Toute La Recherche est aux yeux de Deleuze un vaste travail d’exploration. En ce sens, le narrateur est à la fois un aventurier et un apprenti : il découvre des mondes qui le frappent et l’intéressent via des signes qui, au début, sont obscurs – le monde qu’ils enveloppent est comme brouillé, le narrateur y est sensible mais sans trop savoir ni pourquoi, ni ce à quoi au juste il est sensible ; et les histoires « racontées » ou « vécues » par le narrateur, ce sont les récits de ces découvertes, de ces explicitations, qui sont donc autant d’apprentissages.
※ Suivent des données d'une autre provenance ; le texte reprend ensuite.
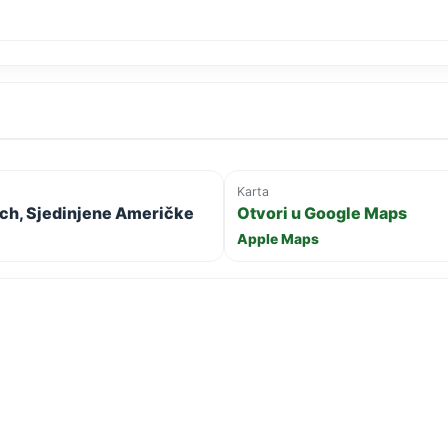
Karta
ch, Sjedinjene Američke
Otvori u Google Maps
Apple Maps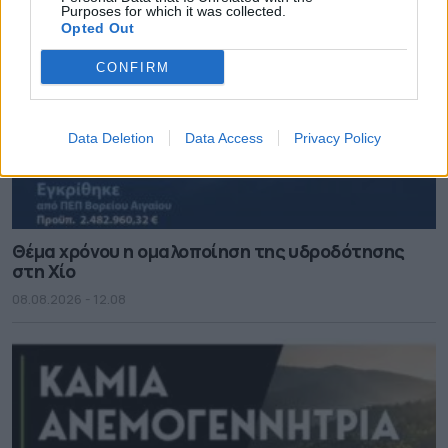
Purposes for which it was collected.
Opted Out
CONFIRM
Data Deletion
Data Access
Privacy Policy
Θέμα χρόνου η ομαλοποίηση της υδροδότησης
στη Χίο
08.08.2026 - 12.08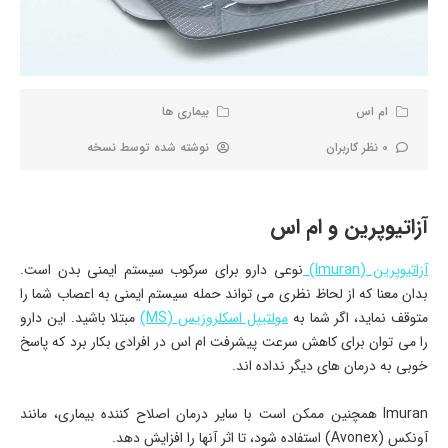
ام اس
بیماری ها
0 نظر کاربران
نوشته شده توسط
نسخه
آزاتیوپرین و ام اس
آزاتیوپرین (Imuran)
نوعی دارو برای سرکوب سیستم ایمنی بدن است.
بدان معنا که از لحاظ نظری می تواند حمله سیستم ایمنی به اعصاب شما را
متوقف نماید، اگر شما به
مولتیپل اسکلروزیس (MS)
مبتلا باشید. این دارو
را می توان برای کاهش سرعت پیشرفت ام اس در افرادی بکار برد که پاسخ
خوبی به درمان های دیگر نداده اند.
Imuran همچنین ممکن است با سایر درمان اصلاح کننده بیماری، مانند
آونکس (Avonex) استفاده شود، تا اثر آنها را افزایش دهد.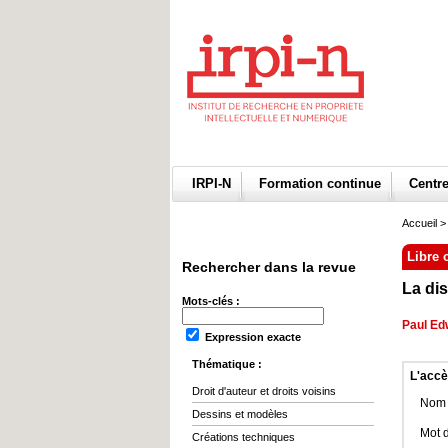
IRPI-N
Formation continue
Centr
Accueil
>
Libre 
Rechercher dans la revue
La dis
Mots-clés :
Paul Ed
Expression exacte
Thématique :
L'accè
Droit d'auteur et droits voisins
Nom d
Dessins et modèles
Mot 
Créations techniques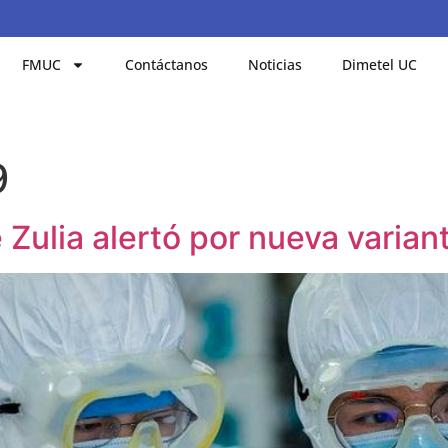
FMUC
Contáctanos
Noticias
Dimetel UC
9
Zulia alertó por nueva varian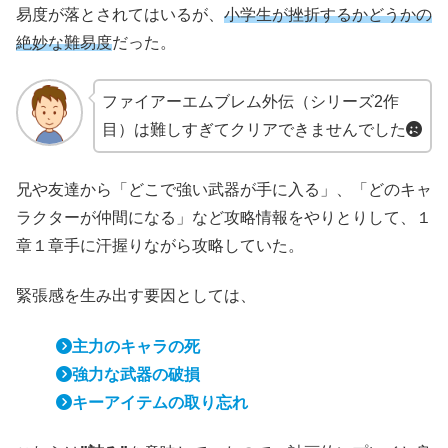
易度が落とされてはいるが、
小学生が挫折するかどうかの
絶妙な難易度
だった。
ファイアーエムブレム外伝（シリーズ2作
目）は難しすぎてクリアできませんでした
兄や友達から「どこで強い武器が手に入る」、「どのキャ
ラクターが仲間になる」など攻略情報をやりとりして、１
章１章手に汗握りながら攻略していた。
緊張感を生み出す要因としては、
主力のキャラの死
強力な武器の破損
キーアイテムの取り忘れ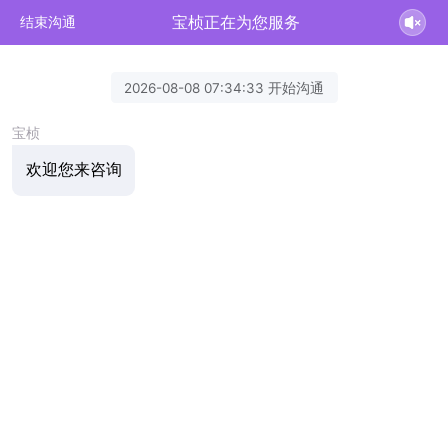
宝桢正在为您服务
结束沟通
2026-08-08 07:34:33 开始沟通
宝桢
欢迎您来咨询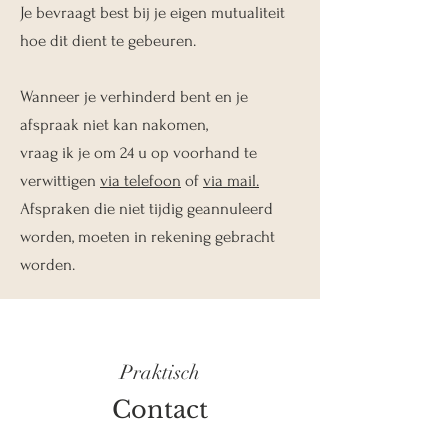
Je bevraagt best bij je eigen mutualiteit
hoe dit dient te gebeuren.
Wanneer je verhinderd bent en je
afspraak niet kan nakomen,
vraag ik je om 24 u op voorhand te
verwittigen
via telefoon
of
via mail.
Afspraken die niet tijdig geannuleerd
worden, moeten in rekening gebracht
worden.
Praktisch
Contact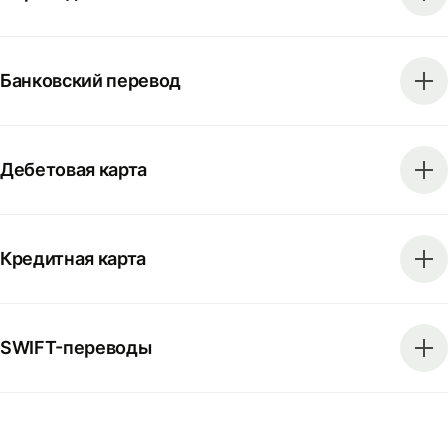
Банковский перевод
Дебетовая карта
Кредитная карта
SWIFT-переводы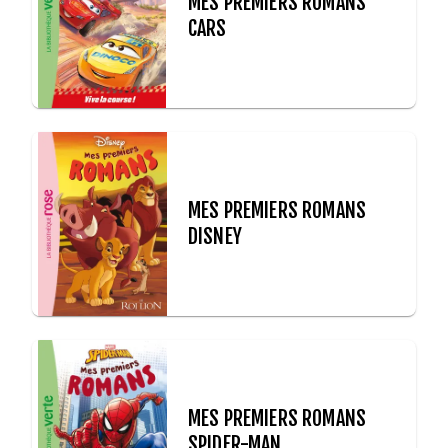
MES PREMIERS ROMANS
CARS
MES PREMIERS ROMANS
DISNEY
MES PREMIERS ROMANS
SPIDER-MAN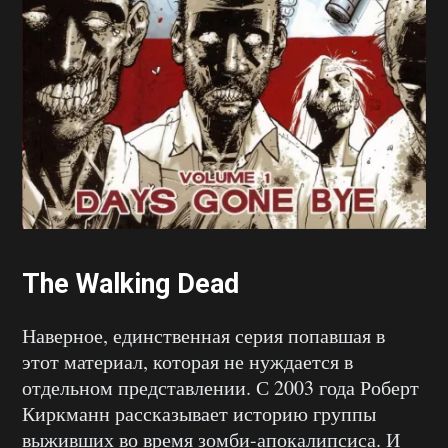
The Walking Dead
Наверное, единственная серия попавшая в
этот материал, которая не нуждается в
отдельном представлении. С 2003 года Роберт
Киркманн рассказывает историю группы
выживших во время зомби-апокалипсиса. И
Deleuze met en évidence un Proust qui n’est pas conforme aux clichés qu’a générés son œuvre : un Proust aventurier, auteur d’un roman d’aventure, et non un pâle philosophe grand styliste ou, à l’inverse, un pâle romancier grand penseur ; et un Proust tout entier versé dans le monde, à l’extérieur, découvreur et apprenti des lois du monde, des lois des mondes qui composent le monde (le monde des mondains, celui de la sensibilité, celui de l’amour, celui de l’art), et non un Proust replié dans l’intériorité de sa subjectivité, retiré du monde et contemplatif de sa propre mémoire.